The Footwear Post

A month before the North Face 50 miler I started to experience some pain in my left foot. I first noticed it after 3 days of flat road running in Maui, where Kristin and I were meeting up with some Aussie friends on a so called babymoon. It actually felt great to get some turnover after months of hilly strength training in Marin (the rainbows and tropical breeze helped too). On the penultimate day i decided to enter a 10k road race to experience some of the local running culture and get one last speed session in before returning home to hills. It took about 5km for my legs to warm up but after that I found my rhythm and managed to reel in the 5 guys in front of me, one by one, to claim a nice little win on the road.

Unfortunately, after the race is when the pain started around my metatarsals. My heart sank when I considered the possibility that I may have blown my chances at TNF50 before i even got to the start line. I took 3 days off and made an appointment with a pediatrist the following week back in SF. As it turned out, my injury was a relatively minor soft tissue sprain, most likely caused by the sudden surge of road and speed running mixed together.

The images below illustrate how I attempted to treat the injury:  1) Submersed in a contrast bath and 2) protecting it in a pair of Hokas, my first use of these shoes after several months in the closet. The contrast baths proved to be quite effective, whereas I bailed on the Hokas after a few days because they started making other parts of my feet hurt.


What struck me about looking at these photos is that they represent two extremes of a new wave of “natural” running footwear (or lack thereof).  On one side you have the barefoot running craze made popular by Chris McDougall’s book, and on the other side, you have the Hokas, which in their own strange (and really bulky) way are trying to promote healthy and successful running.

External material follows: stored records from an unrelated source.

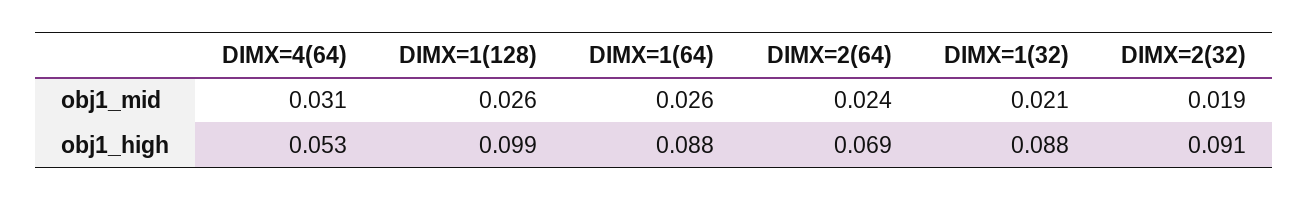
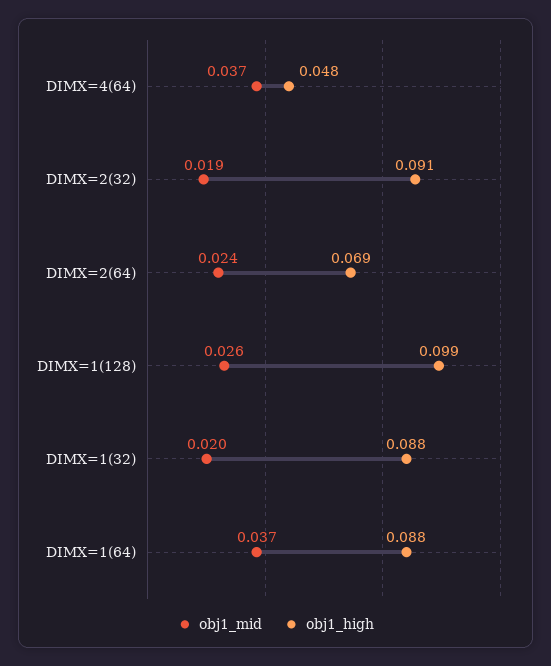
obj1_mid, DIMX=4(64): 0.031 -> 0.037
obj1_mid, DIMX=1(64): 0.026 -> 0.037
obj1_mid, DIMX=1(32): 0.021 -> 0.02
obj1_high, DIMX=4(64): 0.053 -> 0.048

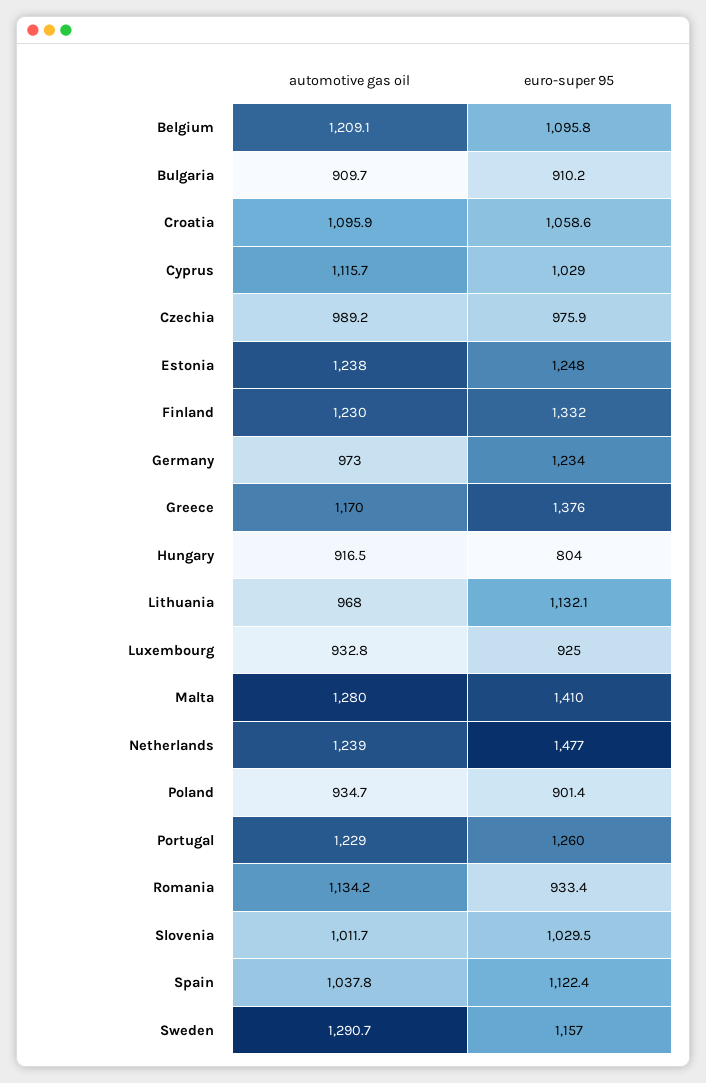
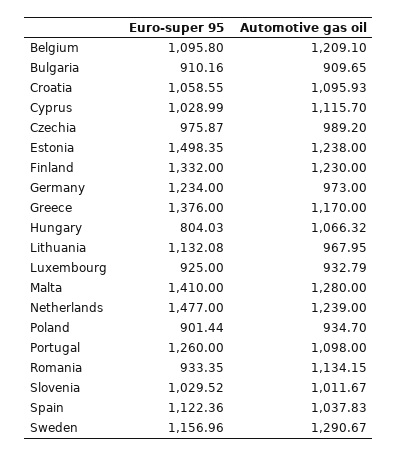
euro-super 95, Estonia: 1248 -> 1498.35
automotive gas oil, Hungary: 916.5 -> 1066.32
automotive gas oil, Portugal: 1229 -> 1098

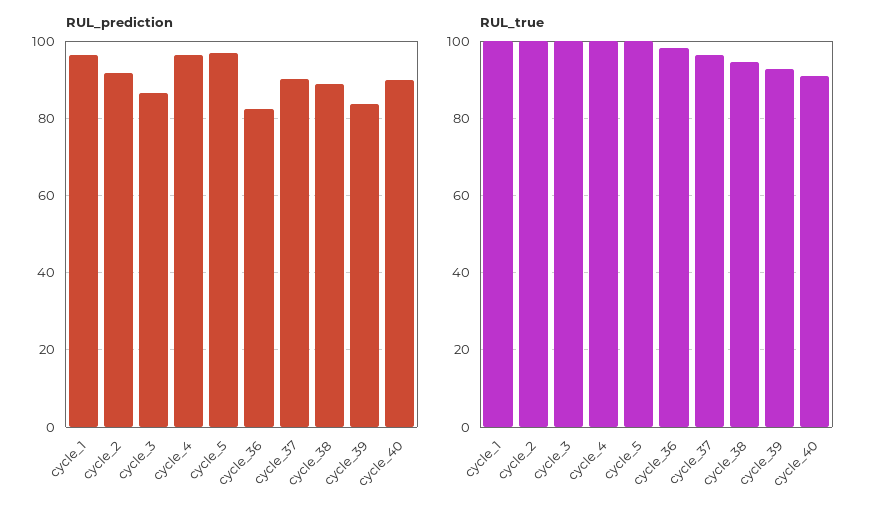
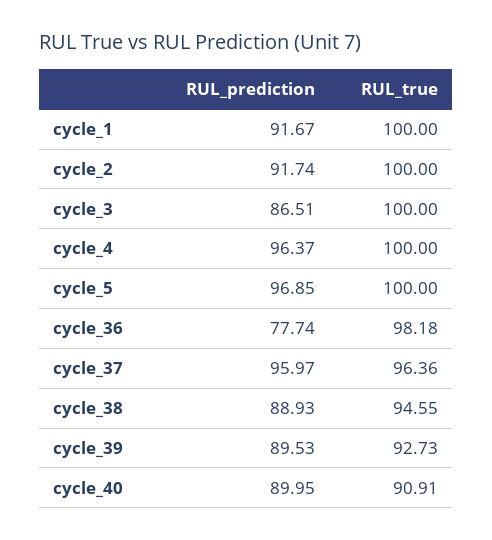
RUL_prediction, cycle_1: 96 -> 91.67
RUL_prediction, cycle_36: 82 -> 77.74
RUL_prediction, cycle_37: 90 -> 95.97
RUL_prediction, cycle_39: 84 -> 89.53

As always, i’m skeptical of extremes.

As the argument goes, the unencumbered foot served us well for millenia, and we should let it do what it was evolved to do without inhibiting its natural mechanics with overbuilt shoes. This makes perfect sense to me.  But just as it took centuries of evolution to run for long periods of time in (more or less) bare feet, it also seems logical that it should require a very gradual progression to return to this state after years of running in overbuilt shoes.  So i cringe a bit when i see people jumping into barefoot running with the same abandonment as people who plunge into the latest diet or health fad.  It might make sense in theory, but it should be treated with caution and lots of careful experimentation.  Personally, I don’t want to start from scratch with barefoot running, and even if i did, the sheer volume of miles i put on my feet and nature of the terrain i run on warrants at least a moderate level of cushioning and protection.

This statement might suggest the use of Hokas, with their 40mm high uber sole, that are somewhat reminiscent a low-top version of the moon boots i used to wear as a kid.  To their credit, they have taken a truly radical and out of the box approach, and i have to respect that.    But unlike the natural running theory that promotes forefoot/midfoot strike to be more like running barefoot, they actually encourage heel strike by making it more comfortable.  From their website: “we allow for more cushioning than any other shoe on the market today, dissipating up to 80% of the shock associated with heal striking when running”.  In doing so, they seem to dull the senses of the foot and inhibit its natural mechanics of absorption and propulsion, rather than empowering them. This isn’t what i’m looking for in a shoe.

With that in mind, I prefer a more moderate approach to natural/minimalist running and consider the following simple criteria when selecting shoes 1) good fit (snug around the heal and mid foot, somewhat roomy toe box), 2) light weight, 3) minimal heel-toe drop.  The shoe market is saturated with shoes that are targeting this exact criteria, and some are doing it quite successfully.  But over the last few years, the shoe  I keep returning to are Newtons.  They promote natural running form with a minimal (to zero) heel-toe drop that encourages midfoot/forefoot strike, are extremely lightweight and breathable, and provide excellent cushioning and comfort thanks to their unique forefoot lugs.   On top of all that, they do it with panache and style.  They are the kind of shoe you can show up to a party in San Francisco (or even the office) and expect compliments  on your colorful choice of footwear.  They even made an appearance in my wedding photos last year!

So for now, i’ll save my barefoot running for the occasional strides in the grass or the sand, and the Hokas for those days when my wife’s heels are threatening our height differential.